We are happy to show you a mixture of known, and less known music from Napoli, released between the ‘70s and the ‘80s. It will include some refined jazz / jazz-rock and some dancefloor friendly records which we usually play into our sets and have somehow inspired also our own compositions. 

Toni Esposito  – Rosso Napoletano (1974)

Toni Esposito (later on changed to Tony Esposito) is one of the best percussionists from Napoli. Rosso Napoletano is a great instrumental album which he released in the first part of his career, before the worldwide hit “Kalimba de luna.” 

Pino Daniele – Nero a metà (1980)

This is one of those albums we listened to since we were children and have never stopped listening to it…

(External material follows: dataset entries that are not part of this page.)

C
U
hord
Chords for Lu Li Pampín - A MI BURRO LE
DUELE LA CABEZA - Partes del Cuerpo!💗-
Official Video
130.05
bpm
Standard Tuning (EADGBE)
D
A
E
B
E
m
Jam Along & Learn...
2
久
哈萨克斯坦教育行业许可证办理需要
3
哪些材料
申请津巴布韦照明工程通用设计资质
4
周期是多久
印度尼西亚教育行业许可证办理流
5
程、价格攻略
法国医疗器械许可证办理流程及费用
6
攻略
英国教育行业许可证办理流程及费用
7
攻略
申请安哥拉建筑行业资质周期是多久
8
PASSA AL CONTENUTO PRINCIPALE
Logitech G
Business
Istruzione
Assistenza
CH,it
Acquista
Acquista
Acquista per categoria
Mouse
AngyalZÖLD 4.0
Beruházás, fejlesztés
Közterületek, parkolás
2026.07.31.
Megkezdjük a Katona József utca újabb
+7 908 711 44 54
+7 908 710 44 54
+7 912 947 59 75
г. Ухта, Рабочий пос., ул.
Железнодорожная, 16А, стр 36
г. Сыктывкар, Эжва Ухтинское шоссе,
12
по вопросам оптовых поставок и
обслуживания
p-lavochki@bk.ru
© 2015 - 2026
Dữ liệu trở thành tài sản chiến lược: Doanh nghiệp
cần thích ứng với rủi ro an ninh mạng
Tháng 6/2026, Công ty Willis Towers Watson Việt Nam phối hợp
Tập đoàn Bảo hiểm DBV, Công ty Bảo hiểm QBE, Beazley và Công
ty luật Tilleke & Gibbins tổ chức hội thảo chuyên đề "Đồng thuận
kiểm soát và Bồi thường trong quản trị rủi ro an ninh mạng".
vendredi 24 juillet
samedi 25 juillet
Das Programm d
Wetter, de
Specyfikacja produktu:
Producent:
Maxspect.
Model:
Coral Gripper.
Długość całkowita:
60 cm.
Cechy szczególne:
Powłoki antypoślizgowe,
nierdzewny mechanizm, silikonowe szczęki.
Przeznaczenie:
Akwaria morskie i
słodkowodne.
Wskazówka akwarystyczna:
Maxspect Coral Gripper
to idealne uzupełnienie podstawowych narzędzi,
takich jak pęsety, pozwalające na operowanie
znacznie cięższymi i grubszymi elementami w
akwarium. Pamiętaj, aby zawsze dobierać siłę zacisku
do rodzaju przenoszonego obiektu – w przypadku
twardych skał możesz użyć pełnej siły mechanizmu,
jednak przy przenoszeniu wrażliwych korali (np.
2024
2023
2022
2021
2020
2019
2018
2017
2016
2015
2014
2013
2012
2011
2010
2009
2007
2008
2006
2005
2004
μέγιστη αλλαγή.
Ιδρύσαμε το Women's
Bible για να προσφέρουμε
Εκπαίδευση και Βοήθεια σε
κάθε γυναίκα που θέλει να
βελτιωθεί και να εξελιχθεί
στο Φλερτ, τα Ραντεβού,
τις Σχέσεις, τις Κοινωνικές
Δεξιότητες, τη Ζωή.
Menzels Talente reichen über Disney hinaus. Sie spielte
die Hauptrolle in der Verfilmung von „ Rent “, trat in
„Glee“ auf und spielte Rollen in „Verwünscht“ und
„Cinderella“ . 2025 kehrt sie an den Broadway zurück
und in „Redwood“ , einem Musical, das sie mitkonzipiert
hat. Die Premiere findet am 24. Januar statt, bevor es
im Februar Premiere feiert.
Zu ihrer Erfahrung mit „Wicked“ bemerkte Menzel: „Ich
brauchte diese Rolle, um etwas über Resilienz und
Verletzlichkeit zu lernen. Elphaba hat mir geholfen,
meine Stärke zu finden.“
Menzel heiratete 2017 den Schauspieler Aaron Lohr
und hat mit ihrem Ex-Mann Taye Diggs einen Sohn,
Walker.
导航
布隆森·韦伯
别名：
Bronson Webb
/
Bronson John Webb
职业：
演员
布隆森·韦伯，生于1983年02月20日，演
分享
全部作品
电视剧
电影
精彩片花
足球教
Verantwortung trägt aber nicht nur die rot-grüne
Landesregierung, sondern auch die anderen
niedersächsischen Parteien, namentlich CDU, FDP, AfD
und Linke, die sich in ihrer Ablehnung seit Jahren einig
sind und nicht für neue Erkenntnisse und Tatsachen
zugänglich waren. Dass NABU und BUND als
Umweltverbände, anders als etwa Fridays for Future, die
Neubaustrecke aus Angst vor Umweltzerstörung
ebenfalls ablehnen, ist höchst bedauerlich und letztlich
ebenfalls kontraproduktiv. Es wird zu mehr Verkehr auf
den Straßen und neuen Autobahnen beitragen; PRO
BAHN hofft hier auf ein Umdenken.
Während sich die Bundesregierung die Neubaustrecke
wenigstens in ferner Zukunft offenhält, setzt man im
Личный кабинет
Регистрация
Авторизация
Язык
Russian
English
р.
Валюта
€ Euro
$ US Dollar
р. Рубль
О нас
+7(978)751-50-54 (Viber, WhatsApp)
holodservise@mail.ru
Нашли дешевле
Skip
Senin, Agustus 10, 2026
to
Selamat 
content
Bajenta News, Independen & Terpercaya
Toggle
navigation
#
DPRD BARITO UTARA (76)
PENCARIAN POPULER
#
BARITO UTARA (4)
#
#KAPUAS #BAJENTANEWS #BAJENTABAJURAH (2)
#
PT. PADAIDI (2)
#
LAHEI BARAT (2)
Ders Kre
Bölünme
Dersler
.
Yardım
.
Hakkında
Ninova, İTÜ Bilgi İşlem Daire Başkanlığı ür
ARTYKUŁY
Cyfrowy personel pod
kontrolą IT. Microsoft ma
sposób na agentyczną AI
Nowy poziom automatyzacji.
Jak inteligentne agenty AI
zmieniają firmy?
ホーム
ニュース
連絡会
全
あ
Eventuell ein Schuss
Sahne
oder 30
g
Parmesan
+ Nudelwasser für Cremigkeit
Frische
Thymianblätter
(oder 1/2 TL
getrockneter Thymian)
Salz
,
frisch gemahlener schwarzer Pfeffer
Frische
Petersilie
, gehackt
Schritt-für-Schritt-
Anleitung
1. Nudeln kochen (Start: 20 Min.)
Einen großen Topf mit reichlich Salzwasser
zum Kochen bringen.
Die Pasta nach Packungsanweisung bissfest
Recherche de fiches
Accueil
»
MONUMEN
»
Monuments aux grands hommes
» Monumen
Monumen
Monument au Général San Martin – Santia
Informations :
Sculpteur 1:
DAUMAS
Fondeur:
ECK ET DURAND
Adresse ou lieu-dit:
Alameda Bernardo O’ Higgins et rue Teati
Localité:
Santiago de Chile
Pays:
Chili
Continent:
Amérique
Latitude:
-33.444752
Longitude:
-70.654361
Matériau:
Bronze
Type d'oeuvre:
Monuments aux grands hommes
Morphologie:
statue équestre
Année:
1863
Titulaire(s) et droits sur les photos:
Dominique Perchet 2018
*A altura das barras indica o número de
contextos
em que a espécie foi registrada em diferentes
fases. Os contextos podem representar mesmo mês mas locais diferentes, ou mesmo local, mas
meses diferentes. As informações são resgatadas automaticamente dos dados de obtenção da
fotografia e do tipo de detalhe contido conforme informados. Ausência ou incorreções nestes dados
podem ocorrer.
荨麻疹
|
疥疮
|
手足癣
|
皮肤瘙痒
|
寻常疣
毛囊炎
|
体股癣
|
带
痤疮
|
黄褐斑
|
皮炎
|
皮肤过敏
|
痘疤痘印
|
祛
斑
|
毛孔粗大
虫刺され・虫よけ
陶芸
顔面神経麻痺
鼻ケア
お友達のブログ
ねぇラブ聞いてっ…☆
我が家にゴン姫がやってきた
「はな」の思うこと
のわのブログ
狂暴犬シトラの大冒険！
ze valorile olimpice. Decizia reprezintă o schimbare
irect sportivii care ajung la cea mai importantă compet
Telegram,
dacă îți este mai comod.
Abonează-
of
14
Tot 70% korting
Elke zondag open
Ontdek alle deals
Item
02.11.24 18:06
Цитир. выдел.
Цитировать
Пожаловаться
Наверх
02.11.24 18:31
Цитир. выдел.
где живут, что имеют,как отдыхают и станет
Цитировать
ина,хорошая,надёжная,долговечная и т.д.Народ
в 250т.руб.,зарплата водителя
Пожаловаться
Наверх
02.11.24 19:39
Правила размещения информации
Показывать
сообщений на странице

Tonica & Dominante – Fantasticando (1979)

This is a great example of some weird holy grail from Napoli. Released on a private label, Tonica & Dominante was a female duo that only released one record, recorded on commission to please those girls that were not real singers but sisters of someone who used to work on that label. Fun fact: The instrumental tracks were created by clearly sampling drums, horns and bass takes from another Neapolitan record, previously released, called “Da Napoli a New York” from arranger Tony Iglio. We could say it’s an early example of “sampling.” Make sure to listen only to the four tracks called “Tigre,” “Gennarino o sioux,” “Cicogna,” and “Babilonia.” The rest of the album sucks haha. 

Antonio Sorrentino – Antonio Sorrentino (1983)

Antonio Sorrentino was an actor and singer from Napoli. He died quite young from HIV. This album is a perfect example of Neapolitan Jazz-funk. Standout tracks are “E’ prumesse,” “Luna lù,” and “Festa a furcella” – but also other songs are worth a listen. 

Bernardino – Sciummo

We’re mentioning this song because it’s a remarkable example of how Neapolitan music, especially melodies, sometimes would be relatable to some Arabic musical nuances. Neapolitan dialect and music have been strongly influenced by the Arab rule who brought the vitality of Islamic arts in the 10th century.

Aurelio Fierro – o’ Vesuvio (1967)

60s raw funk!!! Covering a Neapolitan traditional song into this dancefloor killer.

Milly – Ritmo (1989)

This is a recent discovery. Funny Italo record sung in Neapolitan dialect. “Ritmo, ‘a vita è tutta un ritmo” (“Ritmo!! Life is all a rhythm”) – that’s what she says haha. Perfect for ‘80s dancefloor vibes.med

Napoli Centrale – Napoli Centrale (1975)

We started our selection with Toni Esposito, a famous artist, and we finish our selection with Napoli Centrale, who have definitely represented Napoli for many years with their obscure jazz-rock sound. Conscious lyrics and articulated arrangements all over the place.